## TASK OBJECTIVE
Retype the lines below word for word, from the first line of the records through the line that contains "emergency fund.", including both.
——
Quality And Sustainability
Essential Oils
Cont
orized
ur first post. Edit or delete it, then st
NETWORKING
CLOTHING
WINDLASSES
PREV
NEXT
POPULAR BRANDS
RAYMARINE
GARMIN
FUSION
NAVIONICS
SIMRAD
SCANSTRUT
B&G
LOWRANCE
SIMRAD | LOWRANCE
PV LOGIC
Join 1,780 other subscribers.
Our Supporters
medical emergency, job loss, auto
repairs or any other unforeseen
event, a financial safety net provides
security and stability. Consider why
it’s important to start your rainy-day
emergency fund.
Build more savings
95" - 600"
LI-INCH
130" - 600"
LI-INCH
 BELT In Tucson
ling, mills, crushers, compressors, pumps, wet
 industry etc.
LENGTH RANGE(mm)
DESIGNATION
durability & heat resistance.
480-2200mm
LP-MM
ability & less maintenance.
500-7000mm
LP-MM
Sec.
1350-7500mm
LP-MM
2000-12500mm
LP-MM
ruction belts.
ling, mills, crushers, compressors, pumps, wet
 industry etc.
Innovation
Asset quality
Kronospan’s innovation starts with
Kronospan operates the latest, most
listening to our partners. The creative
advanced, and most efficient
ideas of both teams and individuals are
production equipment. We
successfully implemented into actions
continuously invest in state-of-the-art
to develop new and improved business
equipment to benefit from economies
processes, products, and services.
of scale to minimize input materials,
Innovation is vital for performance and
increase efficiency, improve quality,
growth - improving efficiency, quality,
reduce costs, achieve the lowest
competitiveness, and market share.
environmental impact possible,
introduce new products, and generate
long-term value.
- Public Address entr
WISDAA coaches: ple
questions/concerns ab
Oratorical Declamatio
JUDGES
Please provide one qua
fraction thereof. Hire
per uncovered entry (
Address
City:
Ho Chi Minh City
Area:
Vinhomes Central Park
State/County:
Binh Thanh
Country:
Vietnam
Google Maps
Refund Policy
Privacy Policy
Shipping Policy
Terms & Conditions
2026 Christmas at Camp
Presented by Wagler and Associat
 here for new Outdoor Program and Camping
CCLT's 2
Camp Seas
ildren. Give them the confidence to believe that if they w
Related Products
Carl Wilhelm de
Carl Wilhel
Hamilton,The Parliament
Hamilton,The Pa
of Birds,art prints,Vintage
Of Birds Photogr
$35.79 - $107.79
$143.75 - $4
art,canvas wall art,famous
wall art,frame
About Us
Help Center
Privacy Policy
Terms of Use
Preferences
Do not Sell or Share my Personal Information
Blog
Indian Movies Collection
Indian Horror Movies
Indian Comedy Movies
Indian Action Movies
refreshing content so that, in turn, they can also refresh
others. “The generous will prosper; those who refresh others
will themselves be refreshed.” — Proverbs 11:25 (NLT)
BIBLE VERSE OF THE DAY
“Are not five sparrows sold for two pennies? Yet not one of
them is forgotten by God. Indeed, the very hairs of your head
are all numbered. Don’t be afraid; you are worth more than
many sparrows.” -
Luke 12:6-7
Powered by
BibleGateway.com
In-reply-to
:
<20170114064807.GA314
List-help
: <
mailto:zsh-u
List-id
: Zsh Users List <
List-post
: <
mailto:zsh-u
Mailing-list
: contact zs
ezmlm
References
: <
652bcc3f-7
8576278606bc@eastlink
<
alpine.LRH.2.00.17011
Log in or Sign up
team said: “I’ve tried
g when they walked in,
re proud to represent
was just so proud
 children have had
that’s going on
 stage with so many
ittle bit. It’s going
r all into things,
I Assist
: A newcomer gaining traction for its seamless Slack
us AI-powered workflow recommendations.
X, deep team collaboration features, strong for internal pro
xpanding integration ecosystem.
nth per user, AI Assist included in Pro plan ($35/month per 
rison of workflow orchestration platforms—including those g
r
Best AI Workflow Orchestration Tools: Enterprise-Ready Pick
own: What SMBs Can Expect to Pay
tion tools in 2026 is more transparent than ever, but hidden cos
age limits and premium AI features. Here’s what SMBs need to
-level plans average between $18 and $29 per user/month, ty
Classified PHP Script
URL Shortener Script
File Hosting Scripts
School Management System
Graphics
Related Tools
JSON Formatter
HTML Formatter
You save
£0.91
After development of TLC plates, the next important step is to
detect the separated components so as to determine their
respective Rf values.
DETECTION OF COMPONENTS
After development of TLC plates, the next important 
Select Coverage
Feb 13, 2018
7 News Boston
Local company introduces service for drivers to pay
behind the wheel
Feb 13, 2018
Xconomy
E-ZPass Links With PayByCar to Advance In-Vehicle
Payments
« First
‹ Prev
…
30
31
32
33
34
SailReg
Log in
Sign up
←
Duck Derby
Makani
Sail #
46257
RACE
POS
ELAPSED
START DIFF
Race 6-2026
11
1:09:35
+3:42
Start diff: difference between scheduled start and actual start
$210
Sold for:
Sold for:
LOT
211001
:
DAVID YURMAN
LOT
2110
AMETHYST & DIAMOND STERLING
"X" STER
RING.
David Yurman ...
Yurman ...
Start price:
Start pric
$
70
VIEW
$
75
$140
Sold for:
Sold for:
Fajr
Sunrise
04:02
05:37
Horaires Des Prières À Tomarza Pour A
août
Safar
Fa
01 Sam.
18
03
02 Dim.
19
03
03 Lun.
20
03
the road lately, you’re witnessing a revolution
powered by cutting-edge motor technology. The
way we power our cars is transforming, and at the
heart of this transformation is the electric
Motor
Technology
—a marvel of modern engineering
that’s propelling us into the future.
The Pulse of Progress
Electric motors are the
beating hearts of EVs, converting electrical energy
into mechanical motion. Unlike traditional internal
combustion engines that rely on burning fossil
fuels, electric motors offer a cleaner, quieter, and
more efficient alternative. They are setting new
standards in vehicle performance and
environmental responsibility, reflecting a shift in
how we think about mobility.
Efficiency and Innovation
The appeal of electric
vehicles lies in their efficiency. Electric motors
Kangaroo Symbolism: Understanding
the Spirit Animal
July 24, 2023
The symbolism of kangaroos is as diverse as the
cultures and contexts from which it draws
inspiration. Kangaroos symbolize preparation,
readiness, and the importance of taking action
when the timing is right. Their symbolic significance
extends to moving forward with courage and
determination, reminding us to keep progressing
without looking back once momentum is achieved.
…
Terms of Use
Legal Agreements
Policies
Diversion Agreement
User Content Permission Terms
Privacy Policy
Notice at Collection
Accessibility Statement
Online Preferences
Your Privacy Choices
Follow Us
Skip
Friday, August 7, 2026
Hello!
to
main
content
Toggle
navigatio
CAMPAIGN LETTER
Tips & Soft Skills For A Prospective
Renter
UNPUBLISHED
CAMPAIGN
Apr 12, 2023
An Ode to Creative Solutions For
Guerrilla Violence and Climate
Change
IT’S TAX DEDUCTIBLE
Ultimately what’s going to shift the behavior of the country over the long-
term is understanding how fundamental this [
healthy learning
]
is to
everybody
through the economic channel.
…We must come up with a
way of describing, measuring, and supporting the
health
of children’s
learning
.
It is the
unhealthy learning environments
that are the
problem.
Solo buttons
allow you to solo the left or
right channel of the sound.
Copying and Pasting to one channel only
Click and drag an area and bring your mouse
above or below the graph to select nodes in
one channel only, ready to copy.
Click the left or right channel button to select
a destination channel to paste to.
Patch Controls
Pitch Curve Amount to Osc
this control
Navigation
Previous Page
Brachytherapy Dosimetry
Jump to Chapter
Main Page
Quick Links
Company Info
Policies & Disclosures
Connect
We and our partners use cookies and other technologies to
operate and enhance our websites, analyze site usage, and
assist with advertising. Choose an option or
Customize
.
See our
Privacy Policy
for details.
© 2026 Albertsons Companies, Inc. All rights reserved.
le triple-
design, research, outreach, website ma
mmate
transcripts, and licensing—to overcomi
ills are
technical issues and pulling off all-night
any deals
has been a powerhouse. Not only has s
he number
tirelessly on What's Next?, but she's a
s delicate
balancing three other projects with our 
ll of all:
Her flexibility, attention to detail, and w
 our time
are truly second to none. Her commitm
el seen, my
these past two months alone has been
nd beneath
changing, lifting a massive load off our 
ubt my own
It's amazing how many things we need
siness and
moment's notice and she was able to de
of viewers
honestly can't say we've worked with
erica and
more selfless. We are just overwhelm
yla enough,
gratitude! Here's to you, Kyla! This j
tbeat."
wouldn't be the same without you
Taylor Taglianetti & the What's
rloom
——
## OUTPUT OF THE EXERCISE
Quality And Sustainability
Essential Oils
Cont
orized
ur first post. Edit or delete it, then st
NETWORKING
CLOTHING
WINDLASSES
PREV
NEXT
POPULAR BRANDS
RAYMARINE
GARMIN
FUSION
NAVIONICS
SIMRAD
SCANSTRUT
B&G
LOWRANCE
SIMRAD | LOWRANCE
PV LOGIC
Join 1,780 other subscribers.
Our Supporters
medical emergency, job loss, auto
repairs or any other unforeseen
event, a financial safety net provides
security and stability. Consider why
it’s important to start your rainy-day
emergency fund.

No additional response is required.